Source extract
□ □ □ □ □
The coordinators category obtained a frequency of 3 occurrences of discourse
markers composed of 15 percent of the total discourse markers in the spoken text of
Philippine drug trial proceedings. The discourse markers under this category include the
discourse marker and.
The subordinators category obtained a frequency of 8 occurrences of discourse
markers composed of 40 percent of the total discourse markers in the spoken text of
Philippine drug trial proceedings. The discourse markers under this category included:
because, or.
The conjunctive adverb category obtained a frequency of 2 occurrences of
discourse markers composed of 10 percent of the total discourse markers in the spoken text
of Philippine drug trial proceedings. The discourse markers under this category included:
but, so.
The prepositional phrase category obtained a frequency of 5 occurrences of
discourse markers composed of 25 percent of the total discourse markers in the spoken text
of Philippine drug trial proceedings. The discourse markers under this category included:
but, so.
The phrase which take as sentential complement category obtained a frequency of
2 occurrences of discourse markers composed of 10 percent of the total discourse markers
in the spoken text of Philippine drug trial proceedings. The discourse markers under this
category included: but, so.
Conclusions
Based on the findings of the study, the following conclusions were formulated:
1. Discourse markers in the spoken text in Philippine drug trial proceedings were classified
as to referential and structure.
Referential discourse markers included the following: and, but, because. or. They
were used as connectives in reference to both preceding and succeeding segments in meaning
units in conversation.
□ □ □ □ □
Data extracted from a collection
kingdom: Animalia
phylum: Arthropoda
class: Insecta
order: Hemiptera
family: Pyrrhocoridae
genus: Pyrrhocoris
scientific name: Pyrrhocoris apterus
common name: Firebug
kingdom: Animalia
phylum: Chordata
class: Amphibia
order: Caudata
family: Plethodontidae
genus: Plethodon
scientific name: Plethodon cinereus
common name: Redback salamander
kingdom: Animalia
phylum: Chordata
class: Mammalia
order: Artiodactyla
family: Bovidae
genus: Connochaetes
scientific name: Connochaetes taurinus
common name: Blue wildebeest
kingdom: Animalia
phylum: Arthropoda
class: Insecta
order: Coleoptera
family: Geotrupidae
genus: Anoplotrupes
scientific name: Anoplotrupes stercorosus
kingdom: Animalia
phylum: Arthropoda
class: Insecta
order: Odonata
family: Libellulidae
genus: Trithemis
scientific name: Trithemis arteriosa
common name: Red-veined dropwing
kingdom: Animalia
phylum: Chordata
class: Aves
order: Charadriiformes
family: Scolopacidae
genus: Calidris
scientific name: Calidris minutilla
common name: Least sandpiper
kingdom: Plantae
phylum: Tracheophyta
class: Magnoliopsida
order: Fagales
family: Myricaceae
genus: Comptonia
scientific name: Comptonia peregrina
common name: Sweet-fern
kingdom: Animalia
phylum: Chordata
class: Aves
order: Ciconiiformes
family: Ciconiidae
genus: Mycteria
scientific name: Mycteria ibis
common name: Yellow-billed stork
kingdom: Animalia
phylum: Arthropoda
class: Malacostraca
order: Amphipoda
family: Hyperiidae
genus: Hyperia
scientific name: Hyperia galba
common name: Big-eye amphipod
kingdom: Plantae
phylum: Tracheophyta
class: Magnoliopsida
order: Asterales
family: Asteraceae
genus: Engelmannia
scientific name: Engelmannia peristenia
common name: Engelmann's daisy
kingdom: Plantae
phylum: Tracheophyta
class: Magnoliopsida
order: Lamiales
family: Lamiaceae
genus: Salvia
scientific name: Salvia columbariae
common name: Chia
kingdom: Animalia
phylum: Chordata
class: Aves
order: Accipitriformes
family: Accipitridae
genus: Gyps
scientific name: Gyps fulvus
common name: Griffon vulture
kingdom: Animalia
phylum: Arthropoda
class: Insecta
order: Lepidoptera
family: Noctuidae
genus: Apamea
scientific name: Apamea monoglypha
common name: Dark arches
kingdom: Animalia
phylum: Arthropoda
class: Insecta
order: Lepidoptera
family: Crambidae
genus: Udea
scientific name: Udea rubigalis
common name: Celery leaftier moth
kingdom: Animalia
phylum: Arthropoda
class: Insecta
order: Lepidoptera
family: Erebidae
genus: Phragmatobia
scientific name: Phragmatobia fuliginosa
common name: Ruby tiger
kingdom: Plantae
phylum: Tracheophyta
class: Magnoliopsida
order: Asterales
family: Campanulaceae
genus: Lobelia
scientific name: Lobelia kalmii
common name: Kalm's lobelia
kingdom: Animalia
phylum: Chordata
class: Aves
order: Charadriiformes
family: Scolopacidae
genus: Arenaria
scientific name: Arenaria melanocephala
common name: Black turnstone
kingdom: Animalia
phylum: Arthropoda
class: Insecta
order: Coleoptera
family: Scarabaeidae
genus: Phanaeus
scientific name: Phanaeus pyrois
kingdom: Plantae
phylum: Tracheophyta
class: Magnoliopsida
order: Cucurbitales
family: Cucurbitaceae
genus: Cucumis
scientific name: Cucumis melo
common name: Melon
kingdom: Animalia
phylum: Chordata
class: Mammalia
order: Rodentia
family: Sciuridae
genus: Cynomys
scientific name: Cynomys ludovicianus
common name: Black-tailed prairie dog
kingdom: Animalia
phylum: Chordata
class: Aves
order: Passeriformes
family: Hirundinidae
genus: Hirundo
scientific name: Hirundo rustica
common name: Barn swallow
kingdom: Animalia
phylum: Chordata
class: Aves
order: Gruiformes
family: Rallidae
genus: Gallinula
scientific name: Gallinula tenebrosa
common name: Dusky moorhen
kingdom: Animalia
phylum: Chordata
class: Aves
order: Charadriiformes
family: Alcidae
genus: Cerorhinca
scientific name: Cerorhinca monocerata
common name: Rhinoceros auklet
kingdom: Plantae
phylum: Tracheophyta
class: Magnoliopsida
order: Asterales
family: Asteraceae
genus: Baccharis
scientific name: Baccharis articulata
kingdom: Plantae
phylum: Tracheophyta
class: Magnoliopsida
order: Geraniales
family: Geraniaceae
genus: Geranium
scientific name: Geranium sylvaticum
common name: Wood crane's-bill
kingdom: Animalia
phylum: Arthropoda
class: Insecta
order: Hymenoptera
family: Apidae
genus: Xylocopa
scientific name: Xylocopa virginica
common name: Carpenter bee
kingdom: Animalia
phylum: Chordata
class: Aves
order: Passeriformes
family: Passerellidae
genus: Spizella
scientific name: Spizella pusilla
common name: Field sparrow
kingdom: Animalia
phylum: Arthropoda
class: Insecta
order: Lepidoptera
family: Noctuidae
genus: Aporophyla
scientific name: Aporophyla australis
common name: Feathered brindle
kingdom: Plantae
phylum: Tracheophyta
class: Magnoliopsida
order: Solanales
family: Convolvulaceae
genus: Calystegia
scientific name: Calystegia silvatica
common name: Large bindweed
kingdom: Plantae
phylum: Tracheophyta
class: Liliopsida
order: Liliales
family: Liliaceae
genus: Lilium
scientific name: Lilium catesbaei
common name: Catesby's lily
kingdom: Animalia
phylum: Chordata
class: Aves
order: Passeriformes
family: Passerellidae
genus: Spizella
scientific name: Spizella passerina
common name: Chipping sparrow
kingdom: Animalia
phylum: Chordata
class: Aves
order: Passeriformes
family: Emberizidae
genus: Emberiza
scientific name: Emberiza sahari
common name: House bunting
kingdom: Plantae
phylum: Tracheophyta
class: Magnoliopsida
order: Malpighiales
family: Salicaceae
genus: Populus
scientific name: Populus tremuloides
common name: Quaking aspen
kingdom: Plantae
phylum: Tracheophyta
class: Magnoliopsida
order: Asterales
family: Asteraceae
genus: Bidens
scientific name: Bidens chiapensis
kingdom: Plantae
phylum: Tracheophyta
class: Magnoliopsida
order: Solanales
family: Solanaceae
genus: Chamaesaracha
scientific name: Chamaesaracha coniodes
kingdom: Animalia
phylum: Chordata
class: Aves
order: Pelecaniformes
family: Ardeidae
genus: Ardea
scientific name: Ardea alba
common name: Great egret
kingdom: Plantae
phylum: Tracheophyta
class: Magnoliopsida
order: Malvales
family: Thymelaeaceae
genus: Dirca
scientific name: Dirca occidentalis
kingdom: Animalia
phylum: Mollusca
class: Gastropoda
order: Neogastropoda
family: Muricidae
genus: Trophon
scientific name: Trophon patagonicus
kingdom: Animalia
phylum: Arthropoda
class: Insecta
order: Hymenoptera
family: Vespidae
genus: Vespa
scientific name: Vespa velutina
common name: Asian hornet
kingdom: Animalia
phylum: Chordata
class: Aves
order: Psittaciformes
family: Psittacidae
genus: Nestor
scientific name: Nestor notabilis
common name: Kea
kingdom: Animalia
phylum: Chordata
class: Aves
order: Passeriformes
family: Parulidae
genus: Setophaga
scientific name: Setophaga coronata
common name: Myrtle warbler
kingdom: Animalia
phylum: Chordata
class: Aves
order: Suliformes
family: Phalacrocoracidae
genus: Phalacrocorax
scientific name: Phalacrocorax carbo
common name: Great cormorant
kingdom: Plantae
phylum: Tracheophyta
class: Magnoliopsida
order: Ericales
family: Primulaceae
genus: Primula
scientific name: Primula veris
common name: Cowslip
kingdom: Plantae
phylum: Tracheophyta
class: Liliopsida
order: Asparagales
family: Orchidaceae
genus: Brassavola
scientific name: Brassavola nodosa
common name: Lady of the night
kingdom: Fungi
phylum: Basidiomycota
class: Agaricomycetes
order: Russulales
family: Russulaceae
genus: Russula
□ □ □ □ □
Work task 1
Extract the stretch of the discourse marker passage from "The coordinators category" through "discourse marker and.".
Work task 2
According to the discourse marker passage, what percentage of the total discourse markers did the subordinators category account for?
Work task 3
Proceed with the discourse marker passage, picking up after its final sentence.

Answer box 1
The coordinators category obtained a frequency of 3 occurrences of discourse
markers composed of 15 percent of the total discourse markers in the spoken text of
Philippine drug trial proceedings. The discourse markers under this category include the
discourse marker and.

Answer box 2
40 percent

Answer box 3
Structural discourse markers included the following: so. They were used to signal
topic shifting and turn-taking in the given utterance.
2. The functions of discourse markers in Philippine Drug Trials included the following: cause;
contrast; coordination; option/provision; sequence; and continuation of topics.
Recommendations
Based on the findings and the conclusions in this study, the following recommendations
were made:
A. For the Law Teachers
1. Law Teachers may use the concept of discourse markers in analyzing the ways on how the
learners present their ideas logically and critically as indicated by the discourse markers use.
2. Analyze the speaking skills of the learners in the context of Philippine English by focusing
on how the learners show responses, continue conversations, open and close topics, mark
shared knowledge, summarize topics, provide corrections and elaborations, show topic
shifts, and other ways on presenting their views.
B. For the Language Researchers
1. Work on a comparative study on the analysis of structures and functions of discourse
markers using other Philippine drug trial proceedings.
2. Conduct a study on the socio-linguistic features of the Philippine drug trial proceedings.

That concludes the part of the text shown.